(Page-level text extractions)
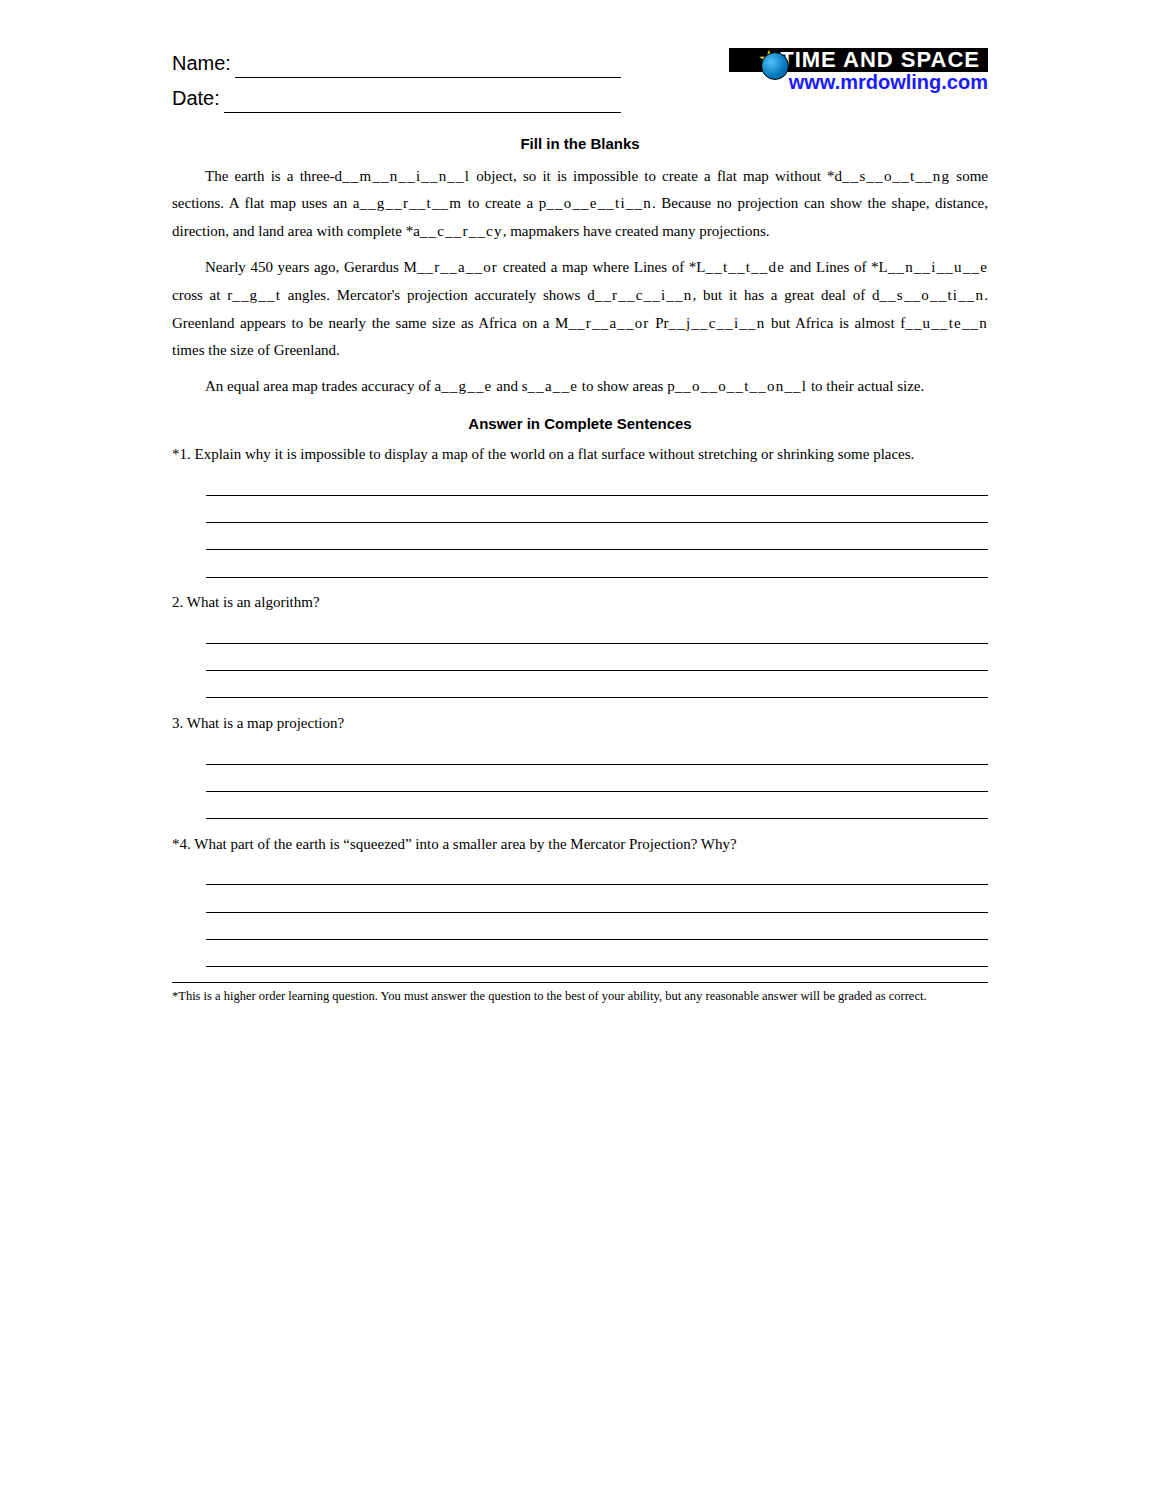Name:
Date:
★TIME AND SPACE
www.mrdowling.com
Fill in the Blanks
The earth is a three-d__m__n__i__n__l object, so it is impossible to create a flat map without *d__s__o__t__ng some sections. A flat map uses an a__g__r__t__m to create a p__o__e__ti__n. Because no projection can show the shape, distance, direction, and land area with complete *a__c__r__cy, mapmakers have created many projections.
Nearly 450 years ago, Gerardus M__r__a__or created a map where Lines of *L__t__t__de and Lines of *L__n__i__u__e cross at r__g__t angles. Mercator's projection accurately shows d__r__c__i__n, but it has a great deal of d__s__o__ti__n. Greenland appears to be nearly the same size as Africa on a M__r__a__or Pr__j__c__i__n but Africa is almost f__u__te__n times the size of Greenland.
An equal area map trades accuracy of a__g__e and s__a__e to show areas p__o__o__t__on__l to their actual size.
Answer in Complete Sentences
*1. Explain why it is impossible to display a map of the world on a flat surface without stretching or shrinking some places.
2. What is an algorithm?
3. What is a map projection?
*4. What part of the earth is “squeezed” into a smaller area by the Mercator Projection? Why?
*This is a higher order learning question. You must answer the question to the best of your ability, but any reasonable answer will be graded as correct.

**TASK REQUIREMENTS**
Every line above should be copied exactly, apart from any pictures.

**SOLUTION TO THIS TASK**
Name:
Date:
★TIME AND SPACE
www.mrdowling.com
Fill in the Blanks
The earth is a three-d__m__n__i__n__l object, so it is impossible to create a flat map without *d__s__o__t__ng some sections. A flat map uses an a__g__r__t__m to create a p__o__e__ti__n. Because no projection can show the shape, distance, direction, and land area with complete *a__c__r__cy, mapmakers have created many projections.
Nearly 450 years ago, Gerardus M__r__a__or created a map where Lines of *L__t__t__de and Lines of *L__n__i__u__e cross at r__g__t angles. Mercator's projection accurately shows d__r__c__i__n, but it has a great deal of d__s__o__ti__n. Greenland appears to be nearly the same size as Africa on a M__r__a__or Pr__j__c__i__n but Africa is almost f__u__te__n times the size of Greenland.
An equal area map trades accuracy of a__g__e and s__a__e to show areas p__o__o__t__on__l to their actual size.
Answer in Complete Sentences
*1. Explain why it is impossible to display a map of the world on a flat surface without stretching or shrinking some places.
2. What is an algorithm?
3. What is a map projection?
*4. What part of the earth is “squeezed” into a smaller area by the Mercator Projection? Why?
*This is a higher order learning question. You must answer the question to the best of your ability, but any reasonable answer will be graded as correct.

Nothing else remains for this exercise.